With innovations in the extraction and application of uranium constantly being made, the Uranium 2017 International Conference will provide a platform for the discussion of advances in the industry and a forum for generating new ideas.
“Uranium as a material, and its applications, are often controversial. Yet, nuclear reactors are still being built, despite the growth in energy generation through renewable sources and despite highly publicised nuclear accidents. “Several countries are pursuing uranium enrichment programmes. Although prices are subdued, it is highly likely that there will be continued and sustained demand for uranium for the forseeable future,” explains Johannesburg-based nonprofit organisation the Southern African Institute of Mining and Metallurgy (SAIMM).
Considerations of how new technologies can assist with sustainable uranium extraction, lower energy costs and the reduced environmental impact of uranium mining will be at the fore, says SAIMM.
SAIMM is hosting the conference in collaboration with the Canadian Institute of Mining, Metallurgy and Petroleum, the Namibian Uranium Institute and the Namibia University of Science and Technology, from September 11 to 15 at the Swakopmund Hotel, in Swakopmund, Namibia.
The event, themed ‘Extraction and applications of uranium – present and future’, will bring together internationally and locally recognised experts, operating personnel, engineering providers, policymakers, research and development establishments, academia and students to explore how future uranium technologies will affect the industry. Topics of discussion will include developments in uranium mining, applications of uranium, safety and post-operations closure and remediation issues.
Namibia is currently ranked the fifth- largest producer of uranium in the world and is set to become the second-largest producer when uranium producer Swakop Uranium’s Husab mine, based 12 km north-west of the Husab mountain, in Namibia’s Erongo region, becomes fully operational later this year, making it a fitting location for the conference. “Namibia is poised to become a major uranium hub and the development of the Husab mine will undoubtedly see the uranium industry playing a more significant role in the national and regional economies.”
The conference will feature a programme of presentations, short courses and technical visits. Papers are welcome on topics such as uranium mining, mineral and metallurgical processing, process control and optimisation, refining and value-added products, fuel cycle, nuclear/radioactive waste and site remediation, medical applications, safety, health and environmental issues, corporate social responsibility and legislative and policy issues.
Two short courses on nuclear medicine and radiopharmacy, and uranium processing plant design will also be offered, and are Engineering Council of South Africa accredited for continuing professional development points.
In addition, technical visits to key sites have been planned.

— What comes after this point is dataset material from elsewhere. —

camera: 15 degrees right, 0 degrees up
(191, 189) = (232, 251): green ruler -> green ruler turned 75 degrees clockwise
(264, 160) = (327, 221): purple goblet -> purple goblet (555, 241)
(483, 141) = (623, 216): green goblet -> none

This will include the Husab uranium project, which will become the second-largest uranium mine in the world on completion of commissioning, producing 7 000 t/y of triuranium octoxide; British-Australian multinational Rio Tinto’s Rössing uranium mine, the longest running uranium mine in the world and the third-largest opencast mine; uranium producer Paladin Energy’s Langer Heinrich mine; exploration and development company Bannerman Resources’ demonstration plant; and a viewing of the geology of the Alaskite mineralisation in the lower Swakop river.
Swakopmund is the centre of uranium extraction in the country, with most of Namibia’s uranium mines located in the Namib desert, within easy driving distance of the town. Post-conference visits to local operations are planned.